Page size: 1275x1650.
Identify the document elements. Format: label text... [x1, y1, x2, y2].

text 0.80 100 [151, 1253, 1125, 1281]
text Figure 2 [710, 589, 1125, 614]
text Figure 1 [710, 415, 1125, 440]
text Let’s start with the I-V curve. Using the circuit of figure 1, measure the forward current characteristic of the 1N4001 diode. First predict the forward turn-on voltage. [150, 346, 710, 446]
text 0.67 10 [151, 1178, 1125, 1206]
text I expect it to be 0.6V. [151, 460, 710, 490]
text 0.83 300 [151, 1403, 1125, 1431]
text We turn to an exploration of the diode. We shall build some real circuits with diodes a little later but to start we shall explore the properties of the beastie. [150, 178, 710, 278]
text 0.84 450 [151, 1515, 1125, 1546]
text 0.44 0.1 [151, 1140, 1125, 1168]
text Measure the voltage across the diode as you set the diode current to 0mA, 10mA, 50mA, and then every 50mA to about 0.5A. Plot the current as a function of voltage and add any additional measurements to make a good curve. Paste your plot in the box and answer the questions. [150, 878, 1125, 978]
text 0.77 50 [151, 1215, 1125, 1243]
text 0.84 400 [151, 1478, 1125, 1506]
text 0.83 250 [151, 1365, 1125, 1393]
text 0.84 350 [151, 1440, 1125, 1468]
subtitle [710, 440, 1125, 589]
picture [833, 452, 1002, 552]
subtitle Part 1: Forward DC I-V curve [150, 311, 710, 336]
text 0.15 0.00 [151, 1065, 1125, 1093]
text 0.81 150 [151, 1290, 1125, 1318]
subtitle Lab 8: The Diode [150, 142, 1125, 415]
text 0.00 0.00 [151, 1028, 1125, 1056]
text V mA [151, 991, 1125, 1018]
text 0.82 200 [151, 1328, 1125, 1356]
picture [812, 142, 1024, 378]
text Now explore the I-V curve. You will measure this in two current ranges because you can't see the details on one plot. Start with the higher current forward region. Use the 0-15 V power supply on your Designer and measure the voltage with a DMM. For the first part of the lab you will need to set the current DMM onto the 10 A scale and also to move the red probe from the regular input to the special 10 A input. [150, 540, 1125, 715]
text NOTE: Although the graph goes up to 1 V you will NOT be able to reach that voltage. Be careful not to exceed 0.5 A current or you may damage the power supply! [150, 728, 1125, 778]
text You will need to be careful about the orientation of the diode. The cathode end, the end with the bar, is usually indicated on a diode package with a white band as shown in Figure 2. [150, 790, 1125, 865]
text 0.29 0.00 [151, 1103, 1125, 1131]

● Goal
Retype every line of the data above, character for character.

● Complete answer
Page size: 1275x1650.
Identify the document elements. Format: label text... [x1, y1, x2, y2].

text 0.80 100 [151, 1253, 1125, 1281]
text Figure 2 [710, 589, 1125, 614]
text Figure 1 [710, 415, 1125, 440]
text Let’s start with the I-V curve. Using the circuit of figure 1, measure the forward current characteristic of the 1N4001 diode. First predict the forward turn-on voltage. [150, 346, 710, 446]
text 0.67 10 [151, 1178, 1125, 1206]
text I expect it to be 0.6V. [151, 460, 710, 490]
text 0.83 300 [151, 1403, 1125, 1431]
text We turn to an exploration of the diode. We shall build some real circuits with diodes a little later but to start we shall explore the properties of the beastie. [150, 178, 710, 278]
text 0.84 450 [151, 1515, 1125, 1546]
text 0.44 0.1 [151, 1140, 1125, 1168]
text Measure the voltage across the diode as you set the diode current to 0mA, 10mA, 50mA, and then every 50mA to about 0.5A. Plot the current as a function of voltage and add any additional measurements to make a good curve. Paste your plot in the box and answer the questions. [150, 878, 1125, 978]
text 0.77 50 [151, 1215, 1125, 1243]
text 0.84 400 [151, 1478, 1125, 1506]
text 0.83 250 [151, 1365, 1125, 1393]
text 0.84 350 [151, 1440, 1125, 1468]
subtitle [710, 440, 1125, 589]
picture [833, 452, 1002, 552]
subtitle Part 1: Forward DC I-V curve [150, 311, 710, 336]
text 0.15 0.00 [151, 1065, 1125, 1093]
text 0.81 150 [151, 1290, 1125, 1318]
subtitle Lab 8: The Diode [150, 142, 1125, 415]
text 0.00 0.00 [151, 1028, 1125, 1056]
text V mA [151, 991, 1125, 1018]
text 0.82 200 [151, 1328, 1125, 1356]
picture [812, 142, 1024, 378]
text Now explore the I-V curve. You will measure this in two current ranges because you can't see the details on one plot. Start with the higher current forward region. Use the 0-15 V power supply on your Designer and measure the voltage with a DMM. For the first part of the lab you will need to set the current DMM onto the 10 A scale and also to move the red probe from the regular input to the special 10 A input. [150, 540, 1125, 715]
text NOTE: Although the graph goes up to 1 V you will NOT be able to reach that voltage. Be careful not to exceed 0.5 A current or you may damage the power supply! [150, 728, 1125, 778]
text You will need to be careful about the orientation of the diode. The cathode end, the end with the bar, is usually indicated on a diode package with a white band as shown in Figure 2. [150, 790, 1125, 865]
text 0.29 0.00 [151, 1103, 1125, 1131]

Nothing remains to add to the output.